Lukas Podolski und Bastian Schweinsteiger stehen mit ihrer Unbekümmertheit für die Zukunft der deutschen Nationalmannschaft

Lange nach dem Abpfiff dribbelte Bastian Schweinsteiger weiter. Durch die Schlange von Reportern. „Wissen Sie, was der Poldi nach meinem 2:1 zu mir gesagt hat?“, fragte der junge Münchner Nationalspieler in die Runde. Er machte sich einen kleinen Spaß daraus, weil nur er und maximal noch der Kölner Lukas Podolski die Antwort wissen konnten. Weil Schweinsteiger in dieser Nacht besonders gut drauf war, mochte er die Antwort nicht für sich behalten. „Der Poldi hat zu mir gesagt: Rein das Ding, fertig, und dann nach Hause gehen.“ Es war ein schönes Tor zum 2:1 gegen Russland, das Schweinsteiger 20 Minuten vor dem Abpfiff erzielt hatte, nur leider war die restliche deutsche Mannschaft anschließend wirklich nach Hause gegangen, zumindest in Gedanken. In der Nachspielzeit erzielten die Russen noch den Ausgleich zum 2:2, und das missfiel vor allem dem Kapitän der deutschen Fußball-Nationalmannschaft. „Das ist ärgerlich, wenn man einen sicher geglaubten Sieg noch einmal hergibt“, schimpfte Michael Ballack.

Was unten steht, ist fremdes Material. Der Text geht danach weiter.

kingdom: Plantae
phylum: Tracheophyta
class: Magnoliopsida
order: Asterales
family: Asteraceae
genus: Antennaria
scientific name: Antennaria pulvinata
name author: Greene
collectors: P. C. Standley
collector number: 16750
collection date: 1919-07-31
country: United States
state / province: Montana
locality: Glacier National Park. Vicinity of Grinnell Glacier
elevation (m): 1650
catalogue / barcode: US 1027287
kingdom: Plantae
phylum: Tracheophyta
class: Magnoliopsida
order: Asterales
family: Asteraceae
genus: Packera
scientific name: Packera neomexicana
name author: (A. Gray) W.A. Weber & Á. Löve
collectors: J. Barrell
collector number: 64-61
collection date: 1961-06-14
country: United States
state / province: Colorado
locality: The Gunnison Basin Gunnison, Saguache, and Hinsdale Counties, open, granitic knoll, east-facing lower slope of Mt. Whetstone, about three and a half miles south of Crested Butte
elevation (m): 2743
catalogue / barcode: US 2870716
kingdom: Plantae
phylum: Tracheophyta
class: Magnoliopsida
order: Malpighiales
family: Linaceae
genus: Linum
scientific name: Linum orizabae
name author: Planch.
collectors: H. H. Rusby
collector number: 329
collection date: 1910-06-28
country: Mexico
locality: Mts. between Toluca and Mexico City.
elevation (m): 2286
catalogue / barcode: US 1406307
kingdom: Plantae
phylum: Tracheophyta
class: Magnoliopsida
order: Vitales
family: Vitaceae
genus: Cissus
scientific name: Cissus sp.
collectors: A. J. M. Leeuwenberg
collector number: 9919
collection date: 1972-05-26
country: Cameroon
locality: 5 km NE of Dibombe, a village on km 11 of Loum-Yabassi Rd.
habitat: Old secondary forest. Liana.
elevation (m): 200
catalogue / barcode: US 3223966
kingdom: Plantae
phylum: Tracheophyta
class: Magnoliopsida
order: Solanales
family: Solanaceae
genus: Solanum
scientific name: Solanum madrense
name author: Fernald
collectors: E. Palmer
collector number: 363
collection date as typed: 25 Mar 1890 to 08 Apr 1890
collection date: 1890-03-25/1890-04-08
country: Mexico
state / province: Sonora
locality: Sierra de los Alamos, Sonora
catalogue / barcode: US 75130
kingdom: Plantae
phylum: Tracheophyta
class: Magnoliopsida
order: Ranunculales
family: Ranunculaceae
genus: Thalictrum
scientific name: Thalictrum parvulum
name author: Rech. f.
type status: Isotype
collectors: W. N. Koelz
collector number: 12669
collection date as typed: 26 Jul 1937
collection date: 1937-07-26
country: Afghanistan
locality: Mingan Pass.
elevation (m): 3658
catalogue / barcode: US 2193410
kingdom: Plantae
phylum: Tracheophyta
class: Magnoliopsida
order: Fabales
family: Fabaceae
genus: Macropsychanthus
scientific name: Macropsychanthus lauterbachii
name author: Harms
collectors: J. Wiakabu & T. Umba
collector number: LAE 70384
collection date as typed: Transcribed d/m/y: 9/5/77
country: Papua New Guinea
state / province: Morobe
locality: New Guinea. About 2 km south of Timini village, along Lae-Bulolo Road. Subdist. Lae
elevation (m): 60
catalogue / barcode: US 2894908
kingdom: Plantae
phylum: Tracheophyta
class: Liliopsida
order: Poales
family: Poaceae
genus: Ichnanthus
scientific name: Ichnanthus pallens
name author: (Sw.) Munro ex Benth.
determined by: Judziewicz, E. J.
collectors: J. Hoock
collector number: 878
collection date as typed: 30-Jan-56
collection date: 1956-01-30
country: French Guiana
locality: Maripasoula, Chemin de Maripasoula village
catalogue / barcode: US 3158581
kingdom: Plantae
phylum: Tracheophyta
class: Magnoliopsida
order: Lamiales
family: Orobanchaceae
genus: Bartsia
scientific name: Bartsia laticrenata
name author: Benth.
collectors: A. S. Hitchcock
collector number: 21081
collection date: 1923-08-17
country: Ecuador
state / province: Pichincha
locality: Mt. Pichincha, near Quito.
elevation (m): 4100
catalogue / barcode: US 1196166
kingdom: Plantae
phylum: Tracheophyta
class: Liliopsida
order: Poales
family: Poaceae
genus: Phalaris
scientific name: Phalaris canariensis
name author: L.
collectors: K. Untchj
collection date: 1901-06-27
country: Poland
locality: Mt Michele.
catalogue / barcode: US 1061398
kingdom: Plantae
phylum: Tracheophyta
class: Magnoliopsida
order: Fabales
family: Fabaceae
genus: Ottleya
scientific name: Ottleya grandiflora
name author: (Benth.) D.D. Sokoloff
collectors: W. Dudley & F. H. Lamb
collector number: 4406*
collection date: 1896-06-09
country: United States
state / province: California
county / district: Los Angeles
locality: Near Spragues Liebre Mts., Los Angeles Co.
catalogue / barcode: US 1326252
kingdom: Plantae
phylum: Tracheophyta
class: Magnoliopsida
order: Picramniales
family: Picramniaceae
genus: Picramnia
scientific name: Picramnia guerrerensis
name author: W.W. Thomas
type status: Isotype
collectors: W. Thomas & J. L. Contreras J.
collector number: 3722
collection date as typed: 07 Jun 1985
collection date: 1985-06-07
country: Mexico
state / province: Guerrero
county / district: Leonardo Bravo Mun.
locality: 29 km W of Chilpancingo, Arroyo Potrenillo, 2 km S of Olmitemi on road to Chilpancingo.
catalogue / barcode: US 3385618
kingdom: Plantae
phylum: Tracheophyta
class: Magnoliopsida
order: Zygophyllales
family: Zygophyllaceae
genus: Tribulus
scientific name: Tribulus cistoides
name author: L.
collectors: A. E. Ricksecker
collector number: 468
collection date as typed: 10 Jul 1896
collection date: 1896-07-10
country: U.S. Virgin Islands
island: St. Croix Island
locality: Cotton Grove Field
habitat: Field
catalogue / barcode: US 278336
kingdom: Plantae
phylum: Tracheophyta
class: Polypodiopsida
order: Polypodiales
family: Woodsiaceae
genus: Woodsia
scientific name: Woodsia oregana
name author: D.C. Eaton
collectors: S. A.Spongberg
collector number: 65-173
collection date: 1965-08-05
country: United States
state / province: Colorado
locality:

Die Sache ist nämlich die, „dass Russland nun mal keine Übermannschaft ist", sagte der zweifache Torschütze Schweinsteiger. Für den flinken Mittelfeldspieler, dessen Unbekümmertheit auf dem Platz und dessen unüberheblich wirkendes Selbstbewusstsein eine für den deutschen Fußball hoffnungsvolle Mixtur ergeben, ist das Unentschieden „einfach zu wenig“. Entsprechend verhalten war die Stimmung in der Kabine ausgefallen. „Ich hoffe, das späte Ausgleichstor hat nicht ausgelöst, dass einige Spieler in den drei freien Tagen die Köpfe hängen lassen“, sagte Ballack. Am Sonntag werden die Nationalspieler sich wieder treffen, am Mittwoch beginnt für sie mit dem Spiel gegen Australien der Konföderationen-Pokal.

Diese Nacht von Mönchengladbach hätte für Podolski und Schweinsteiger zu einer unvergesslichen werden können, wäre nicht der Ausgleich gefallen. So aber wurde der deutschen Elf und ihrem Trainer aufgezeigt, was bei allem Mut zum Frontalfußball nicht in Vergessenheit geraten darf: Konzentration bis zum Schluss, vor allem in der Defensive. Erneut offenbarte die Abwehr Mängel in Sachen Stellungsspiel und Zuordnung, besonders wenn die Russen schnelle Pässe spielten. „Natürlich hätten wir lieber gewonnen, aber das sind wichtige Erfahrungsmomente“, sagte Jürgen Klinsmann. „Wir werden weiterhin an diesen Dingen arbeiten.“ Der Bundestrainer hat die Hoffnung, die Defizite wenigstens zu minimieren, „aber es gibt keine Mannschaft auf der Welt, die keine Fehler macht“.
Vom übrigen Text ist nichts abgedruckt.